## What to do
#1 List every condition that the collateral provisions below set for the 0 % risk-weighted debt securities.
#2 Answer these questions using the collateral provisions below:
(a) What must the opinion from qualified legal counsel confirm?
(b) What credit quality step must a third-party credit institution holding cash collateral have?
(c) Whom must the competent authorities consult before allowing cash on deposit with an originator at credit quality step 3?
#3 Quote the collateral provisions below word for word, from "The transaction documentation" up to and including "all relevant jurisdictions.".

## Article
The transaction documentation shall specify whether investors remain exposed to the credit risk of the originator.

The originator shall obtain an opinion from a qualified legal counsel confirming the enforceability of the credit protection in all relevant jurisdictions.

10.   Where another credit protection is provided in accordance with point (c) of paragraph 8 of this Article, the originator and the investor shall have recourse to high-quality collateral, which shall be either of the following:

(a)

collateral in the form of 0 % risk-weighted debt securities referred to in Chapter 2 of Title II of Part Three of Regulation (EU) No 575/2013 that meet all of the following conditions:

(i)

those debt securities have a remaining maximum maturity of three months which shall be no longer than the remaining period up to the next payment date;

(ii)

those debt securities can be redeemed into cash in an amount equal to the outstanding balance of the protected tranche;

(iii)

those debt securities are held by a custodian independent of the originator and the investors;

(b)

collateral in the form of cash held with a third-party credit institution with credit quality step 3 or above in line with the mapping set out in Article 136 of Regulation (EU) No 575/2013.

By way of derogation from the first subparagraph of this paragraph, subject to the explicit consent in the final transaction documentation by the investor after having conducted its due diligence according to Article 5 of this Regulation, including an assessment of any relevant counterparty credit risk exposure, only the originator may have recourse to high quality collateral in the form of cash on deposit with the originator, or one of its affiliates, if the originator or one of its affiliates qualifies as a minim um for credit quality step 2 in line with the mapping set out in Article 136 of Regulation (EU) No 575/2013.

The competent authorities designated pursuant to Article 29(5) may, after consulting EBA, allow collateral in the form of cash on deposit with the originator, or one of its affiliates, if the originator or one of its affiliates qualifies for credit quality step 3 provided that market difficulties, objective impediments related to the credit quality step assigned to the Member State of the institution or significant potential concentration problems in the Member State concerned due to the application of the minimum credit quality step 2 requirement referred to in the second subparagraph can be documented.

## Data provided
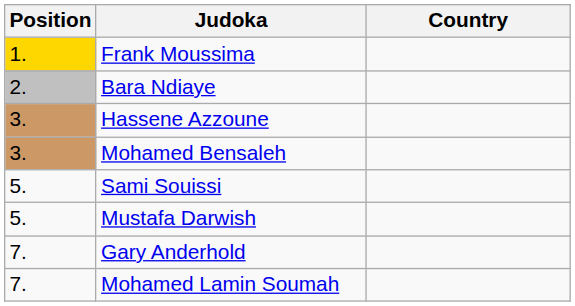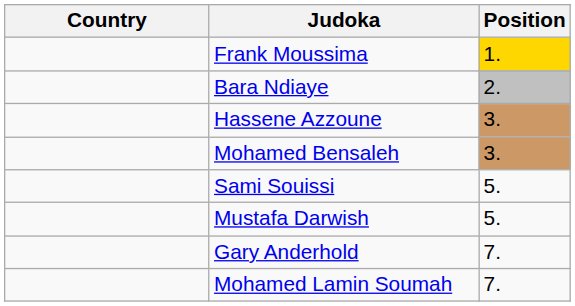columns swapped: Position <-> Country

## Outputs in order
#1
- Those debt securities have a remaining maximum maturity of three months, which shall be no longer than the remaining period up to the next payment date.
- Those debt securities can be redeemed into cash in an amount equal to the outstanding balance of the protected tranche.
- Those debt securities are held by a custodian independent of the originator and the investors.

#2
(a) It must confirm the enforceability of the credit protection in all relevant jurisdictions.
(b) It must have credit quality step 3 or above.
(c) They must consult EBA.

#3
The transaction documentation shall specify whether investors remain exposed to the credit risk of the originator.

The originator shall obtain an opinion from a qualified legal counsel confirming the enforceability of the credit protection in all relevant jurisdictions.